Salario minimo, proposta Renzi non convince

Salario minimo, proposta Renzi non convince
15 gennaio 2018

Fissare per legge il salario minimo è un modo per programmare la riduzione strutturale delle retribuzioni, depotenziare il contratto nazionale e ridimensionare il ruolo delle parti sociali? E’ quello che temono i sindacati, piuttosto freddi rispetto alle ipotesi che stanno circolando in campagna elettorale. Il dibattito sul salario minimo legale, alimentato nei mesi successivi all’introduzione del Jobs act, ha trovato nuova linfa con la proposta avanzata dal segretario del Pd, Matteo Renzi, che prevede di fissare una soglia minima tra i 9 e i 10 euro l’ora. Riguarderebbe il 14-15% dei lavoratori non coperti da contratto nazionale di riferimento (che rappresentano l’85-86%) e per i quali non esistono minimi tabellari. La proposta è però considerata dai giuslavoristi troppo generosa, in quanto corrisponderebbe a circa l`80% della retribuzione mediana (una percentuale simile c’è solo in Costarica e Colombia, mentre negli altri Paesi è poco più del 50%). Il rischio, sostengono i contrari alla soglia tra i 9 e i 10 euro l’ora indicata da Renzi, è che alla fine le imprese ricorrano ai licenziamenti o preferiscano pagare in nero i propri dipendenti anche a causa di un costo del lavoro molto alto.

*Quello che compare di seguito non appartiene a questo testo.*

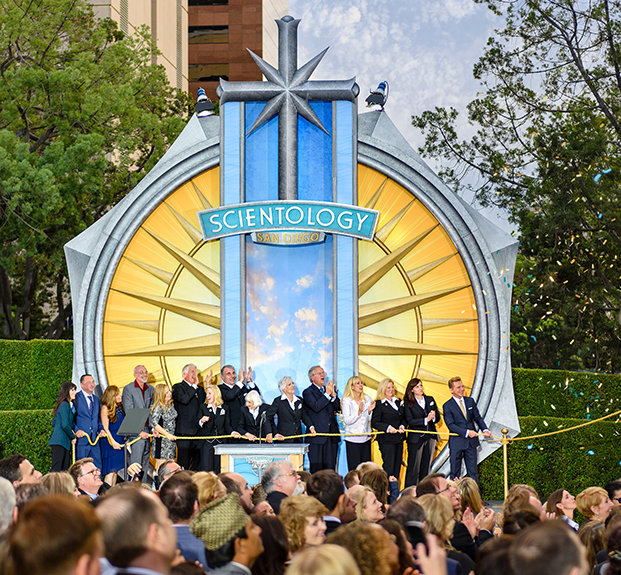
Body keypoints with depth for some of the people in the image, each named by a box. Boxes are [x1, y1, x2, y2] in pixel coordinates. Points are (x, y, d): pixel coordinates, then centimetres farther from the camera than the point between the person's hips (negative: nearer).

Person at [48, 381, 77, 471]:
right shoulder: (65, 405, -12)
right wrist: (73, 437, -4)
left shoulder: (70, 405, 17)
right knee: (56, 469, -12)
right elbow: (65, 425, -19)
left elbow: (54, 423, 23)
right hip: (60, 441, -10)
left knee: (65, 470, 6)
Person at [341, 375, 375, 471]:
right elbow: (347, 421, -12)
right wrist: (359, 411, -21)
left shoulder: (367, 399, 8)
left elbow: (370, 420, 12)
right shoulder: (346, 400, -5)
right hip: (352, 439, -4)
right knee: (354, 468, -6)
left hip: (366, 437, 4)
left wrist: (369, 411, -7)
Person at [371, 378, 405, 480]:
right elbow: (374, 423, -11)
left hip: (399, 439, 7)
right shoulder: (379, 404, -7)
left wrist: (402, 426, -3)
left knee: (397, 466, 7)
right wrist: (388, 428, -23)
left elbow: (403, 418, 18)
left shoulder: (398, 402, 13)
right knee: (389, 467, -10)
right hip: (386, 440, -7)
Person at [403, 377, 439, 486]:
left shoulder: (430, 399, 11)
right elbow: (410, 421, -11)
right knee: (413, 469, -6)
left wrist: (433, 417, -12)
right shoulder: (408, 403, -2)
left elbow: (438, 418, 12)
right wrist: (426, 420, -19)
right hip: (416, 438, -5)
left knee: (426, 468, 8)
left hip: (430, 437, 5)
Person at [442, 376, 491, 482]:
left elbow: (478, 418, 12)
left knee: (473, 471, 6)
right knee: (455, 472, 2)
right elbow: (451, 425, -12)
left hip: (471, 442, 4)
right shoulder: (447, 406, -4)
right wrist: (466, 432, -21)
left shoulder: (470, 401, 10)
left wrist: (485, 429, -8)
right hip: (456, 444, -4)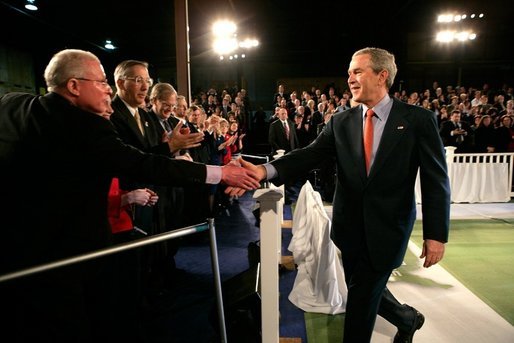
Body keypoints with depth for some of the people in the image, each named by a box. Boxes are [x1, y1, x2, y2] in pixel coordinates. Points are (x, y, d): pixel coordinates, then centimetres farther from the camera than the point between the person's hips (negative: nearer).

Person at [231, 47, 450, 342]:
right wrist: (265, 170, -27)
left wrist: (436, 235, -8)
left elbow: (436, 181, -6)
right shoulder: (340, 122, 1)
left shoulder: (418, 120, -7)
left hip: (388, 227, -4)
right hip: (351, 225, 4)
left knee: (361, 296, 7)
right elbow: (309, 155, -11)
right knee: (364, 290, 21)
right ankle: (408, 319, 52)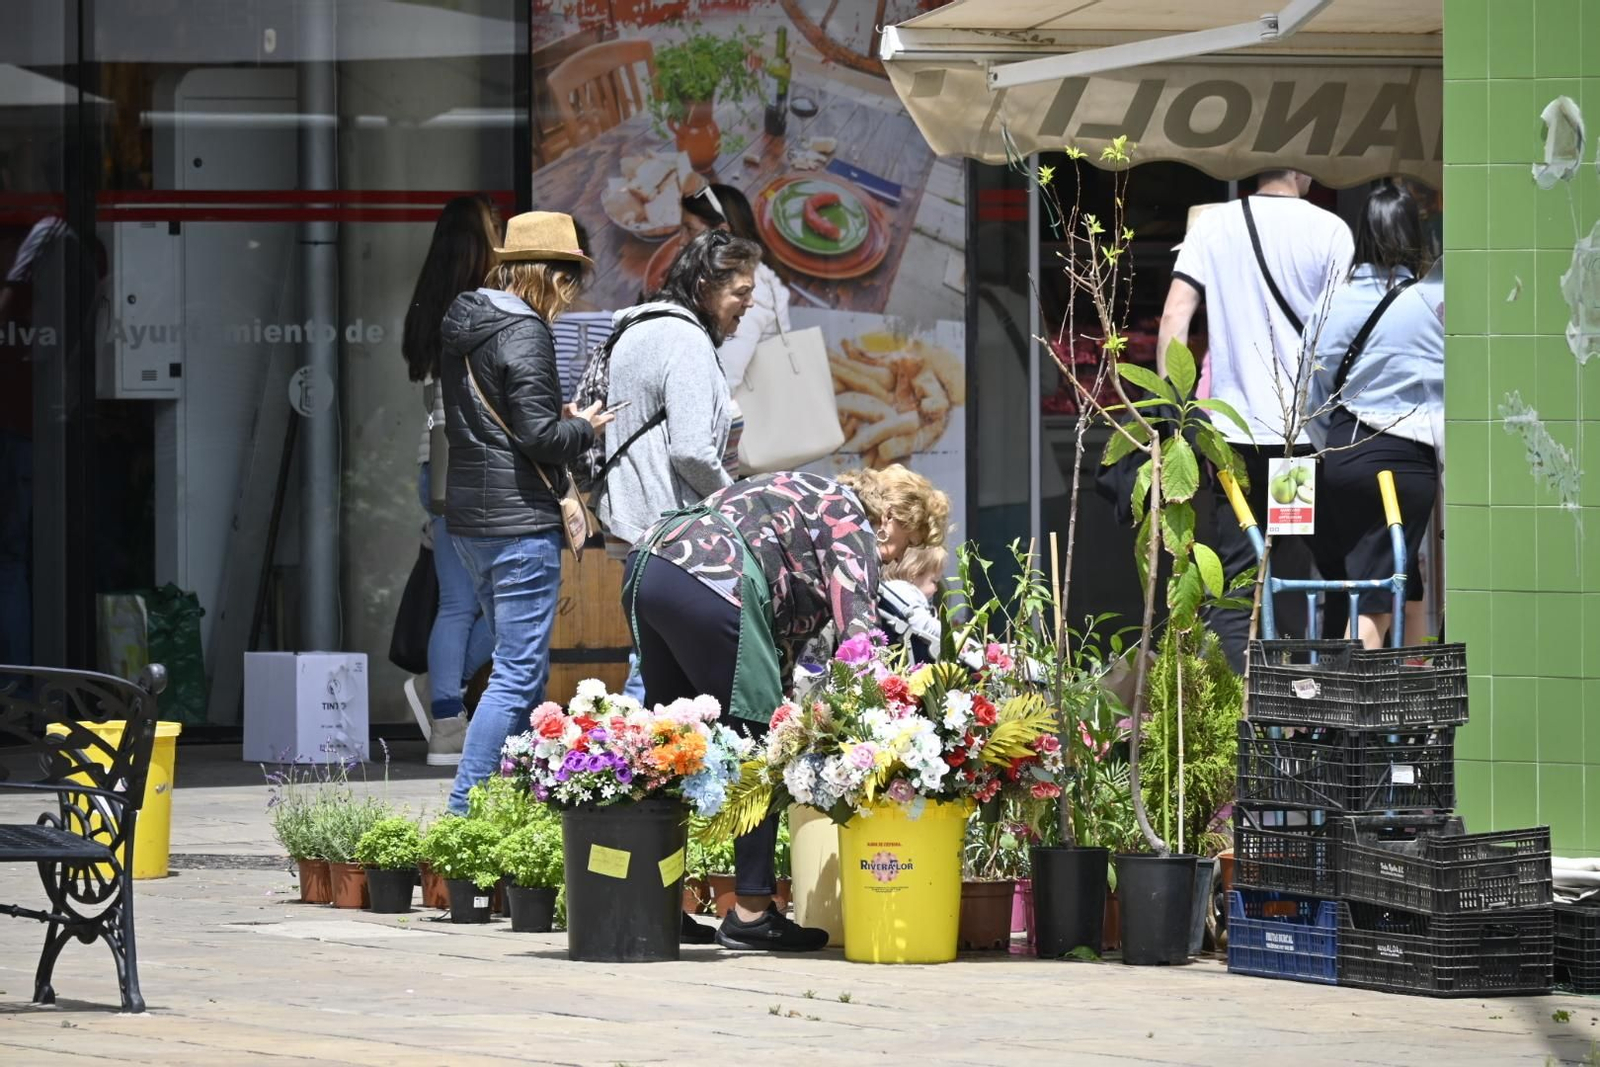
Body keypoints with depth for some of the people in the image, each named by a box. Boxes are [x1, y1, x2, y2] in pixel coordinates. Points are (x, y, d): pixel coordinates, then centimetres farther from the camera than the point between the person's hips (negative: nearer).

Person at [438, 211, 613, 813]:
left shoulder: (463, 326, 13)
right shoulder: (524, 333, -14)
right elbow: (540, 436, -19)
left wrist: (558, 418, 13)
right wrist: (583, 429, 0)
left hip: (470, 517, 9)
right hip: (520, 519, -9)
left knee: (525, 670, 17)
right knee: (518, 676, -7)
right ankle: (463, 814, -12)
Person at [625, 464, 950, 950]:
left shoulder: (806, 497, 32)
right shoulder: (853, 525, 5)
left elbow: (786, 628, 28)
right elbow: (858, 628, -7)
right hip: (708, 586, -10)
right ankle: (751, 913, -3)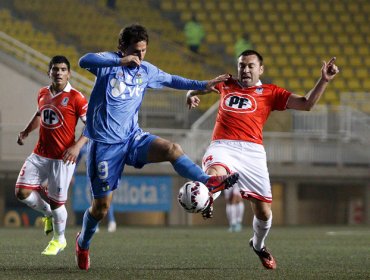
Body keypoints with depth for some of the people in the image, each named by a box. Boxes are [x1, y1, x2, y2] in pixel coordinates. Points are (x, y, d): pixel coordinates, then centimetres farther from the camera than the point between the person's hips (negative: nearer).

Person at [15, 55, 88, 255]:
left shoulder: (75, 98, -10)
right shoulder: (43, 94, 8)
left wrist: (77, 145, -21)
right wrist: (26, 132, 18)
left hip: (63, 157, -6)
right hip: (40, 154, 6)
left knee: (56, 202, -2)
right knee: (22, 192, -5)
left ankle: (59, 239, 23)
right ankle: (48, 213, 25)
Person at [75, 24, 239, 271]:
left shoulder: (146, 71, 8)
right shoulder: (109, 61, -9)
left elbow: (172, 80, 26)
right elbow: (84, 61, -30)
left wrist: (203, 85, 20)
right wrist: (120, 61, -38)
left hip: (132, 138, 4)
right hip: (105, 144, -4)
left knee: (172, 149, -25)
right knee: (101, 206, 2)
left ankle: (208, 182, -33)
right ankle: (83, 243, 28)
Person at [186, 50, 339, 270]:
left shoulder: (270, 93, 14)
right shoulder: (226, 84, 21)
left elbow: (306, 104, 6)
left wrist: (324, 81, -4)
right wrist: (192, 95, 17)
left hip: (252, 151, -1)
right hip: (223, 146, 1)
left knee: (263, 211, 4)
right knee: (214, 174, -40)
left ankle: (259, 244, 29)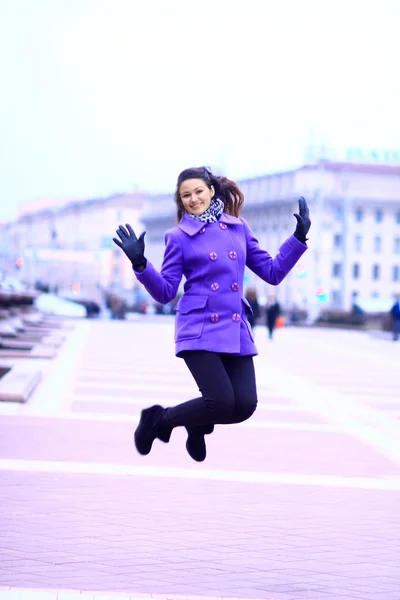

Le parti sociali preferiscono invece che siano i contratti a stabilire i minimi, magari in un quadro di rinnovate relazioni industriali e con un nuovo modello contrattuale su cui Confindustria e Cgil, Cisl e Uil cercheranno di giungere a un accordo nelle prossime settimane, dopo che le confederazioni sindacali hanno siglato intese con altre associazioni datoriali. Dai dati del Cnel, in Italia ci sono 868 contatti nazionali. Quelli regolari sono però solo 300. I restanti sono considerati pirata, sono cioè contratti al ribasso firmati da sigle non rappresentative e che presentano condizioni peggiorative per i lavoratori. In Europa sono 22 i Paesi ad avere un salario minimo mentre sei non lo hanno (fonte Eurostat, luglio 2017). Si tratta di Italia, Danimarca, Cipro, Austria, Finlandia e Svezia. Laddove invece esiste si va dal massimo dei 1.998,6 euro mensili del Lussemburgo al minimo dei 235,2 della Bulgaria. Nella classifica Eurostat, dopo il Lussemburgo si trovano sopra i 1.000 euro Irlanda (1.563,3 euro), Belgio (1.562,6), Germania (1.498) e Francia (1.480). Nella fascia 500-1.000 euro c’è un gruppo di Paesi formato da Spagna (825,7), Slovenia (805), Malta (735,6), Grecia (683,8) e Portogallo (649,8). Sotto i 500 euro ci sono infine Polonia (473,3), Estonia (470), Croazia (442,1), Slovacchia (435), Repubblica Ceca (419,9), Ungheria (412,7), Lituania e Lettonia (380), Romania 8318,5) e Bulgaria (235,2).